◆ WHAT YOU SHOULD DO ◆
Copy the entire listing below word for word, keeping every line in its original order.

Start of INPUT ROWS

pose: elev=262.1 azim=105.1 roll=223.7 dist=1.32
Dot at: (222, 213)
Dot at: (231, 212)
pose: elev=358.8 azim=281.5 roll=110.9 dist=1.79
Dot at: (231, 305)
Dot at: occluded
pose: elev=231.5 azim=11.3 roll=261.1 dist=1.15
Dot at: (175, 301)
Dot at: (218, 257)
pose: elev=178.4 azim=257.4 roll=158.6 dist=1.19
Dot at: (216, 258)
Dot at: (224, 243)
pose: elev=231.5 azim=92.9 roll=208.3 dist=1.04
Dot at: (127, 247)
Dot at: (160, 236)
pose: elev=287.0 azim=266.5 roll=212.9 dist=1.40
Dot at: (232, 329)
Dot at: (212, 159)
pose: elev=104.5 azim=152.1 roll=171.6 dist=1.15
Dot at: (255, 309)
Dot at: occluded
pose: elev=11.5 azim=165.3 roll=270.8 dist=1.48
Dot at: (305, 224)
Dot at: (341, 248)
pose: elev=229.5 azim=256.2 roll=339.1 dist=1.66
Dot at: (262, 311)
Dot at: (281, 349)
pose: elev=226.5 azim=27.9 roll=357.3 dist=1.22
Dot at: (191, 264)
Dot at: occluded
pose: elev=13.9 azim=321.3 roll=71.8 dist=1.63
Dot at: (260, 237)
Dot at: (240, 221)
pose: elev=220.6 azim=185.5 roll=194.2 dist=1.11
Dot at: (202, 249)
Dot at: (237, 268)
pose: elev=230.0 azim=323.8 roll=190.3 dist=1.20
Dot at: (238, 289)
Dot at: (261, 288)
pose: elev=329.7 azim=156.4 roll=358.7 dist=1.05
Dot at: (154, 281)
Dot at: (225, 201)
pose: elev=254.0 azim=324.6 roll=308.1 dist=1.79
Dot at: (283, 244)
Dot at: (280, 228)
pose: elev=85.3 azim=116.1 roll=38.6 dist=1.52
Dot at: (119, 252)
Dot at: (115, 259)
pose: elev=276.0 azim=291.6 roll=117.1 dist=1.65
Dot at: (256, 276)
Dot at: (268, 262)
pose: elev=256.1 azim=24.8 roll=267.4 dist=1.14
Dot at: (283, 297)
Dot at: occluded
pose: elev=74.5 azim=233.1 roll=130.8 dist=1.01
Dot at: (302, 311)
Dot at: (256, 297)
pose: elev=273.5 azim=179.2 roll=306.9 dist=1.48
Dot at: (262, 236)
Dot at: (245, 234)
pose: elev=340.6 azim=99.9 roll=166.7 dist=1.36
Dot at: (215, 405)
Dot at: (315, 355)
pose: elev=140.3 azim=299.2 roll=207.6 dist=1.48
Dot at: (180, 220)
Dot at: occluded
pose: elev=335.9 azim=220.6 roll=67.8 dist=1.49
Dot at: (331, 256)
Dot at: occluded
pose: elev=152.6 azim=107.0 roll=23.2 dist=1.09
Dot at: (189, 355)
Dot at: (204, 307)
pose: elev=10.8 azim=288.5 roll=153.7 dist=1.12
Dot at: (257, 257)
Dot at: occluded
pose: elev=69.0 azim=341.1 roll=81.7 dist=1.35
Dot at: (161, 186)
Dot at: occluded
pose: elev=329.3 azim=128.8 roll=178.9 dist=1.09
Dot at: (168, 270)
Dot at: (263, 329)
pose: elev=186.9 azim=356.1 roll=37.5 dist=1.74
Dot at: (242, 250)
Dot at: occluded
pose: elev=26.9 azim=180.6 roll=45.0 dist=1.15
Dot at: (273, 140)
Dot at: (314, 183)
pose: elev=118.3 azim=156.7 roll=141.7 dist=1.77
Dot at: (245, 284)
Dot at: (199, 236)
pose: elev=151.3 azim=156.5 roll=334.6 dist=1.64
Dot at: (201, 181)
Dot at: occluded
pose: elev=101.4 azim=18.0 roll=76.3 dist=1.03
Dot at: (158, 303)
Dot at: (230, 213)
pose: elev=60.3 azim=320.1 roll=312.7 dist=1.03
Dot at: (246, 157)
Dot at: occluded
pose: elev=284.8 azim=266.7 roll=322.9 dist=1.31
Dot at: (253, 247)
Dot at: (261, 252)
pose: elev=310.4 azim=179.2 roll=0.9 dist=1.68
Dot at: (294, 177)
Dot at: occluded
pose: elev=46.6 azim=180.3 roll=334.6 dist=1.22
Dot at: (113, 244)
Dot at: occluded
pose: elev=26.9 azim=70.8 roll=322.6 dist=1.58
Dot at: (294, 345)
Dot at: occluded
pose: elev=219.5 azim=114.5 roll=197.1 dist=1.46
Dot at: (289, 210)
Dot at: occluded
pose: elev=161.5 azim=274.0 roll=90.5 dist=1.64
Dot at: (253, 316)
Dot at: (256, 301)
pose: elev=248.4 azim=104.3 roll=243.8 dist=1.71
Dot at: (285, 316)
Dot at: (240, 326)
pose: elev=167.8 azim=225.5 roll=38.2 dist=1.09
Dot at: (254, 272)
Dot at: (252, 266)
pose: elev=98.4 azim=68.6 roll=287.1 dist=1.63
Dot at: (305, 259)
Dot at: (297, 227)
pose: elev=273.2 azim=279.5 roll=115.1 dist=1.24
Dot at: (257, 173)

End of INPUT ROWS

◆ RESPONSE ◆
pose: elev=262.1 azim=105.1 roll=223.7 dist=1.32
Dot at: (222, 213)
Dot at: (231, 212)
pose: elev=358.8 azim=281.5 roll=110.9 dist=1.79
Dot at: (231, 305)
Dot at: occluded
pose: elev=231.5 azim=11.3 roll=261.1 dist=1.15
Dot at: (175, 301)
Dot at: (218, 257)
pose: elev=178.4 azim=257.4 roll=158.6 dist=1.19
Dot at: (216, 258)
Dot at: (224, 243)
pose: elev=231.5 azim=92.9 roll=208.3 dist=1.04
Dot at: (127, 247)
Dot at: (160, 236)
pose: elev=287.0 azim=266.5 roll=212.9 dist=1.40
Dot at: (232, 329)
Dot at: (212, 159)
pose: elev=104.5 azim=152.1 roll=171.6 dist=1.15
Dot at: (255, 309)
Dot at: occluded
pose: elev=11.5 azim=165.3 roll=270.8 dist=1.48
Dot at: (305, 224)
Dot at: (341, 248)
pose: elev=229.5 azim=256.2 roll=339.1 dist=1.66
Dot at: (262, 311)
Dot at: (281, 349)
pose: elev=226.5 azim=27.9 roll=357.3 dist=1.22
Dot at: (191, 264)
Dot at: occluded
pose: elev=13.9 azim=321.3 roll=71.8 dist=1.63
Dot at: (260, 237)
Dot at: (240, 221)
pose: elev=220.6 azim=185.5 roll=194.2 dist=1.11
Dot at: (202, 249)
Dot at: (237, 268)
pose: elev=230.0 azim=323.8 roll=190.3 dist=1.20
Dot at: (238, 289)
Dot at: (261, 288)
pose: elev=329.7 azim=156.4 roll=358.7 dist=1.05
Dot at: (154, 281)
Dot at: (225, 201)
pose: elev=254.0 azim=324.6 roll=308.1 dist=1.79
Dot at: (283, 244)
Dot at: (280, 228)
pose: elev=85.3 azim=116.1 roll=38.6 dist=1.52
Dot at: (119, 252)
Dot at: (115, 259)
pose: elev=276.0 azim=291.6 roll=117.1 dist=1.65
Dot at: (256, 276)
Dot at: (268, 262)
pose: elev=256.1 azim=24.8 roll=267.4 dist=1.14
Dot at: (283, 297)
Dot at: occluded
pose: elev=74.5 azim=233.1 roll=130.8 dist=1.01
Dot at: (302, 311)
Dot at: (256, 297)
pose: elev=273.5 azim=179.2 roll=306.9 dist=1.48
Dot at: (262, 236)
Dot at: (245, 234)
pose: elev=340.6 azim=99.9 roll=166.7 dist=1.36
Dot at: (215, 405)
Dot at: (315, 355)
pose: elev=140.3 azim=299.2 roll=207.6 dist=1.48
Dot at: (180, 220)
Dot at: occluded
pose: elev=335.9 azim=220.6 roll=67.8 dist=1.49
Dot at: (331, 256)
Dot at: occluded
pose: elev=152.6 azim=107.0 roll=23.2 dist=1.09
Dot at: (189, 355)
Dot at: (204, 307)
pose: elev=10.8 azim=288.5 roll=153.7 dist=1.12
Dot at: (257, 257)
Dot at: occluded
pose: elev=69.0 azim=341.1 roll=81.7 dist=1.35
Dot at: (161, 186)
Dot at: occluded
pose: elev=329.3 azim=128.8 roll=178.9 dist=1.09
Dot at: (168, 270)
Dot at: (263, 329)
pose: elev=186.9 azim=356.1 roll=37.5 dist=1.74
Dot at: (242, 250)
Dot at: occluded
pose: elev=26.9 azim=180.6 roll=45.0 dist=1.15
Dot at: (273, 140)
Dot at: (314, 183)
pose: elev=118.3 azim=156.7 roll=141.7 dist=1.77
Dot at: (245, 284)
Dot at: (199, 236)
pose: elev=151.3 azim=156.5 roll=334.6 dist=1.64
Dot at: (201, 181)
Dot at: occluded
pose: elev=101.4 azim=18.0 roll=76.3 dist=1.03
Dot at: (158, 303)
Dot at: (230, 213)
pose: elev=60.3 azim=320.1 roll=312.7 dist=1.03
Dot at: (246, 157)
Dot at: occluded
pose: elev=284.8 azim=266.7 roll=322.9 dist=1.31
Dot at: (253, 247)
Dot at: (261, 252)
pose: elev=310.4 azim=179.2 roll=0.9 dist=1.68
Dot at: (294, 177)
Dot at: occluded
pose: elev=46.6 azim=180.3 roll=334.6 dist=1.22
Dot at: (113, 244)
Dot at: occluded
pose: elev=26.9 azim=70.8 roll=322.6 dist=1.58
Dot at: (294, 345)
Dot at: occluded
pose: elev=219.5 azim=114.5 roll=197.1 dist=1.46
Dot at: (289, 210)
Dot at: occluded
pose: elev=161.5 azim=274.0 roll=90.5 dist=1.64
Dot at: (253, 316)
Dot at: (256, 301)
pose: elev=248.4 azim=104.3 roll=243.8 dist=1.71
Dot at: (285, 316)
Dot at: (240, 326)
pose: elev=167.8 azim=225.5 roll=38.2 dist=1.09
Dot at: (254, 272)
Dot at: (252, 266)
pose: elev=98.4 azim=68.6 roll=287.1 dist=1.63
Dot at: (305, 259)
Dot at: (297, 227)
pose: elev=273.2 azim=279.5 roll=115.1 dist=1.24
Dot at: (257, 173)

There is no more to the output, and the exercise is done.